Assignment: Only the text belongs in the copy. Transcribe the data exactly and drop any pictures.

Supplied data:
== Segment start ==

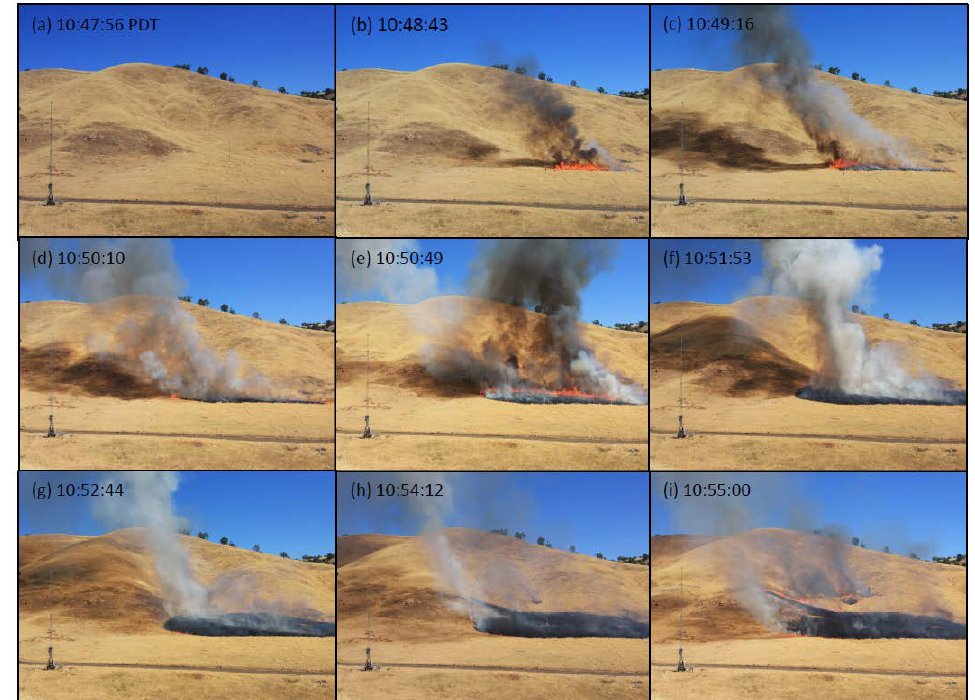
Figure 7. ( a – i ) Photographic time series fire front positions and plume structures. Times indicted are HH:MM:SS (PDT). Please refer to Figure 1 for plot orientation; camera was located at lidar location.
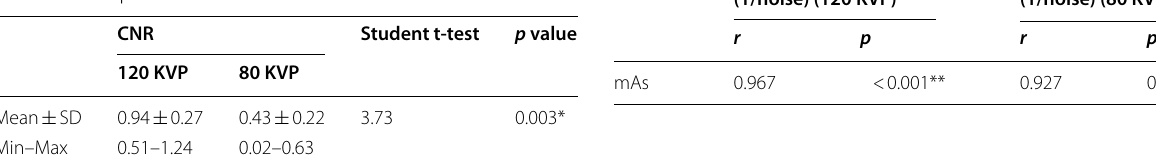
Table 9 LCD subjective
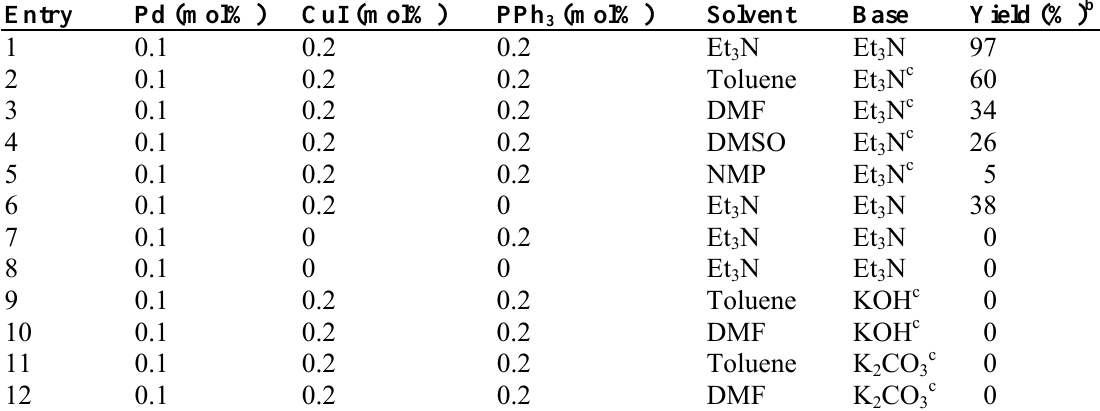
Table 1. NS-MCM-41-Pd-catalyzed Sonogashira coupling reaction of iodobenzene 1a with phenylacetylene 2a .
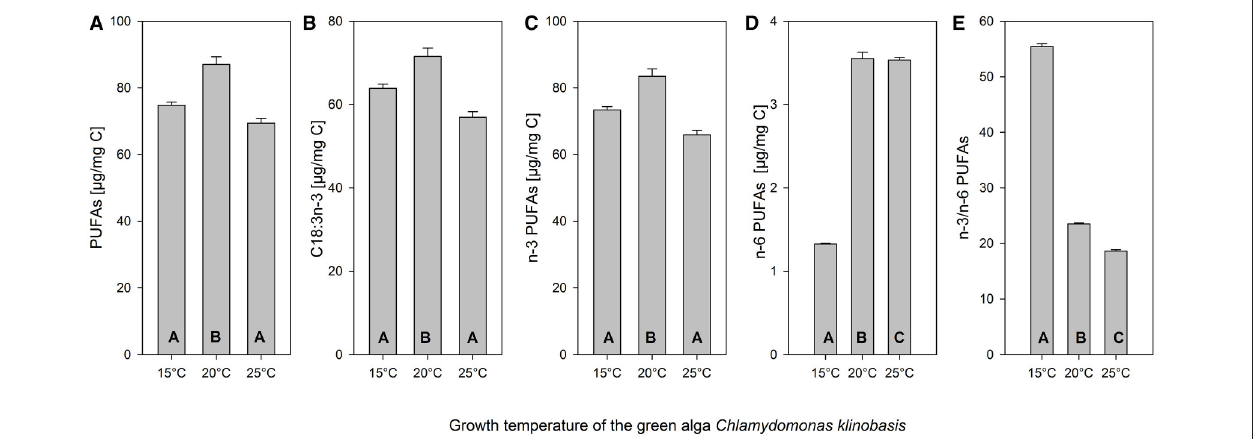
FIGURE 2 | Mean ( + SE, n = 3) fatty acid content of the green alga Chlamydomonas klinobasis grown in continuous cultures at 15, 20, or 25 ◦ C. Depicted are the content (A) of polyunsaturated fatty acids (two and more double bonds, PUFA), (B) of C18:3n-3, (C) of n-3 PUFAs, (D) of n-6 PUFAs, and (E) the ratio of n-3 PUFAs to n-6 PUFAs. Different letters indicate significant differences between treatments (Tukey’s HSD after one-way ANOVA). Note different scale.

== Segment end ==

Written reply:
Figure 7. ( a – i ) Photographic time series fire front positions and plume structures. Times indicted are HH:MM:SS (PDT). Please refer to Figure 1 for plot orientation; camera was located at lidar location.
Table 9 LCD subjective
Table 1. NS-MCM-41-Pd-catalyzed Sonogashira coupling reaction of iodobenzene 1a with phenylacetylene 2a .
FIGURE 2 | Mean ( + SE, n = 3) fatty acid content of the green alga Chlamydomonas klinobasis grown in continuous cultures at 15, 20, or 25 ◦ C. Depicted are the content (A) of polyunsaturated fatty acids (two and more double bonds, PUFA), (B) of C18:3n-3, (C) of n-3 PUFAs, (D) of n-6 PUFAs, and (E) the ratio of n-3 PUFAs to n-6 PUFAs. Different letters indicate significant differences between treatments (Tukey’s HSD after one-way ANOVA). Note different scale.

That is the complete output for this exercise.